`Behördendeutsch` meets teamwork..

Karina berichtet:

„Schon vor zwei Wochen war ich bei R. und seiner Frau, da er Post von der Deutschen Rentenversicherung bekommen hat. R. ist Serbe, hat einige Jahre in Deutschland gearbeitet und ist jetzt mit seiner kranken Frau hier.

Als zu Beginn ein Aufruf über die Facebook-Gruppe `Flüchtlingshilfe Adlerstrasse` kam, dass Dolmetscher gesucht werden, habe ich meine serbisch-sprachige Kollegin eingepackt und bin mit ihr in die Einrichtung gefahren. Da haben wir die beiden kennengelernt. Für mich ein absolutes Schlüsselerlebnis:
Ich bin zum ersten Mal in einer Notunterkunft, überall Menschen, Lärm, Kindergeschrei; so ein Schulflur schallt halt auch extrem. Ich fühle unbehaglich, weil man jetzt mittendrin ist. Mittendrin in diesem Flüchtlingsdrama, unter konkreten Menschen mit ihren schlimmen Schicksalen. Was sich komplett anders anfühlt, als wenn man es im Fernsehen oder Internet verfolgt.

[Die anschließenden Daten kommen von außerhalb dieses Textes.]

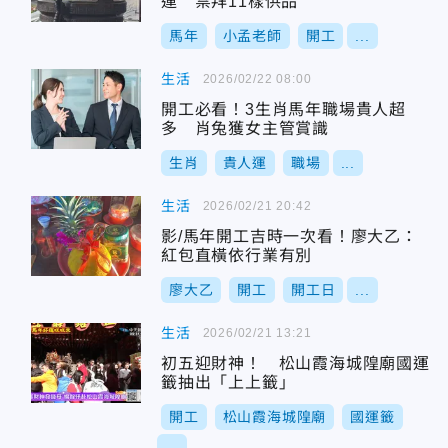
運 禁拜11樣供品
馬年
小孟老師
開工
...
生活
2026/02/22 08:00
開工必看！3生肖馬年職場貴人超
多 肖兔獲女主管賞識
生肖
貴人運
職場
...
生活
2026/02/21 20:42
影/馬年開工吉時一次看！廖大乙：
紅包直橫依行業有別
廖大乙
開工
開工日
...
生活
2026/02/21 13:21
初五迎財神！ 松山霞海城隍廟國運
籤抽出「上上籤」
開工
松山霞海城隍廟
國運籤
...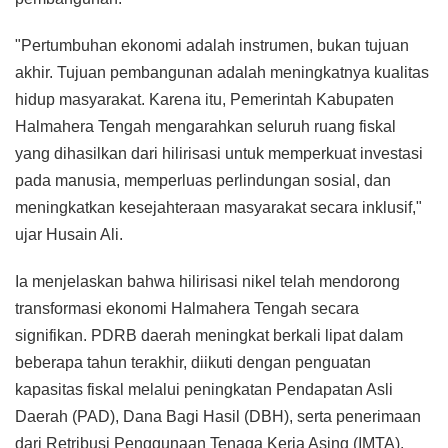
"Pertumbuhan ekonomi adalah instrumen, bukan tujuan
akhir. Tujuan pembangunan adalah meningkatnya kualitas
hidup masyarakat. Karena itu, Pemerintah Kabupaten
Halmahera Tengah mengarahkan seluruh ruang fiskal
yang dihasilkan dari hilirisasi untuk memperkuat investasi
pada manusia, memperluas perlindungan sosial, dan
meningkatkan kesejahteraan masyarakat secara inklusif,"
ujar Husain Ali.
Ia menjelaskan bahwa hilirisasi nikel telah mendorong
transformasi ekonomi Halmahera Tengah secara
signifikan. PDRB daerah meningkat berkali lipat dalam
beberapa tahun terakhir, diikuti dengan penguatan
kapasitas fiskal melalui peningkatan Pendapatan Asli
Daerah (PAD), Dana Bagi Hasil (DBH), serta penerimaan
dari Retribusi Penggunaan Tenaga Kerja Asing (IMTA).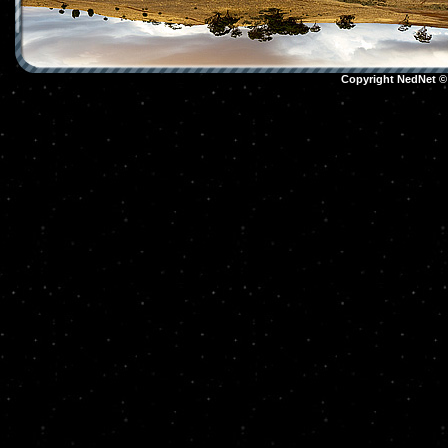
Copyright NedNet 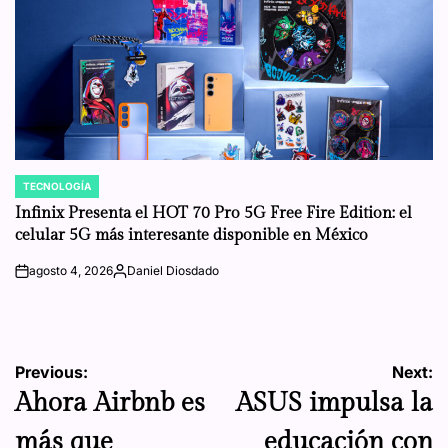
TECNOLOGÍA
POSTED
IN
Infinix Presenta el HOT 70 Pro 5G Free Fire Edition: el
celular 5G más interesante disponible en México
agosto 4, 2026
Daniel Diosdado
on
Posted
by
Navegación
Previous:
Next:
Ahora Airbnb es
ASUS impulsa la
de
más que
educación con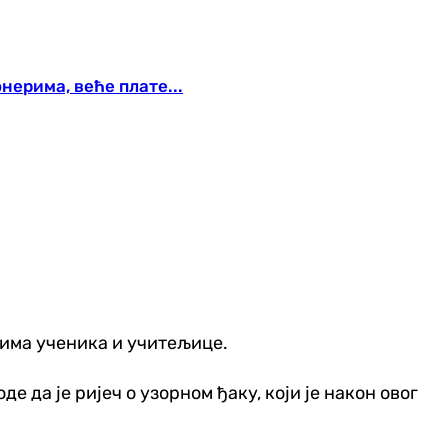
ерима, веће плате...
лима ученика и учитељице.
е да је ријеч о узорном ђаку, који је након овог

Sprachenwirrwarr… Und meine Kollegin, die einige auf serbisch anspricht. Und plötzlich um mich herum, 10 bis 15 Leute, ich verstehe kein Wort. Ich spüre aber genau, wie dankbar und glücklich sie sind, dass da plötzlich jemand da ist, der ihre Sprache spricht.

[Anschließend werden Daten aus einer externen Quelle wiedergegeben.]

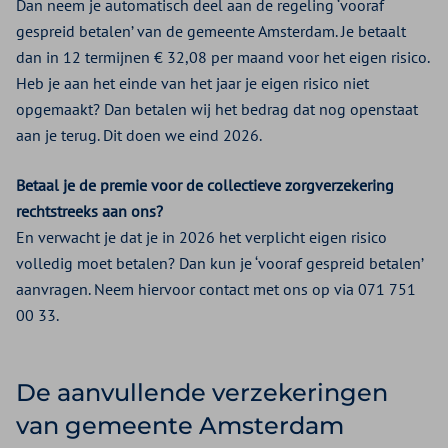
Dan neem je automatisch deel aan de regeling ‘vooraf
gespreid betalen’ van de gemeente Amsterdam. Je betaalt
dan in 12 termijnen € 32,08 per maand voor het eigen risico.
Heb je aan het einde van het jaar je eigen risico niet
opgemaakt? Dan betalen wij het bedrag dat nog openstaat
aan je terug. Dit doen we eind 2026.
Betaal je de premie voor de collectieve zorgverzekering
rechtstreeks aan ons?
En verwacht je dat je in 2026 het verplicht eigen risico
volledig moet betalen? Dan kun je ‘vooraf gespreid betalen’
aanvragen. Neem hiervoor contact met ons op via 071 751
00 33.
De aanvullende verzekeringen
van gemeente Amsterdam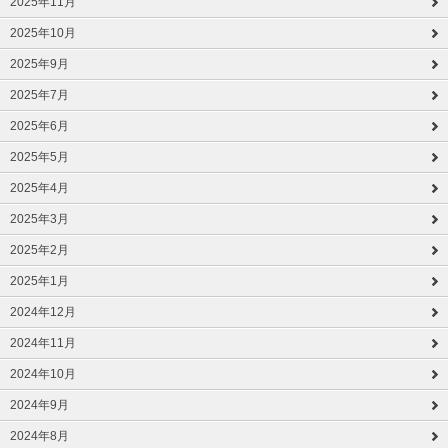
2025年11月
2025年10月
2025年9月
2025年7月
2025年6月
2025年5月
2025年4月
2025年3月
2025年2月
2025年1月
2024年12月
2024年11月
2024年10月
2024年9月
2024年8月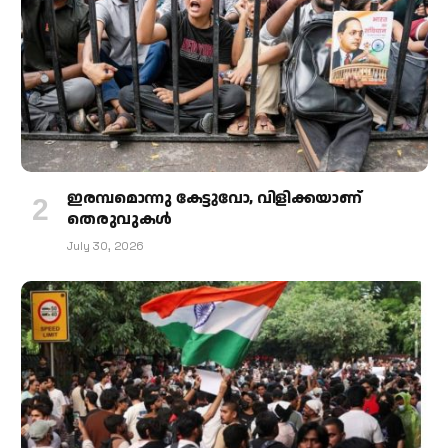
ഇരമ്പമൊന്നു കേട്ടുവോ, വിളിക്കയാണ്
തെരുവുകള്‍
July 30, 2026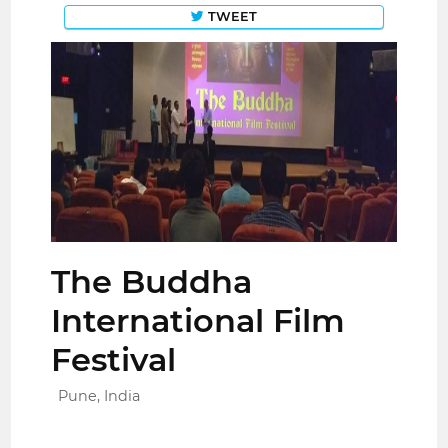
TWEET
The Buddha
International Film
Festival
Pune, India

Irgendwann ist R. da und dreht fast durch vor Freude. Seine Augen blitzen und er lacht, weint fast vor Freude und Dankbarkeit, einfach nur weil er jemanden trifft, der offenbar beide Seiten kennt. Wahnsinn…
So war das also… Seitdem weiß ich, es gibt kein Zurück. Ich werde aktiv werden und kann nicht mehr weggucken. Meine 10jährige Nichte würde sagen: „Es ist Deine fu**ing Pflicht, zu helfen!“
Und sieben Monate später, nach vielen Treffen, einem Umzug usw., sitze ich jetzt mit R., seiner Frau und Lilo in R´s Wohnzimmer und sortiere Gedanken und Unterlagen. Meine Kollegin ist im Urlaub und wir haben keinen anderen Übersetzer: Ein siebenseitiger Vordruck mit vielen verwirrenden Fragen nach einer Krankenkassennummer und was weiß ich noch. Oha…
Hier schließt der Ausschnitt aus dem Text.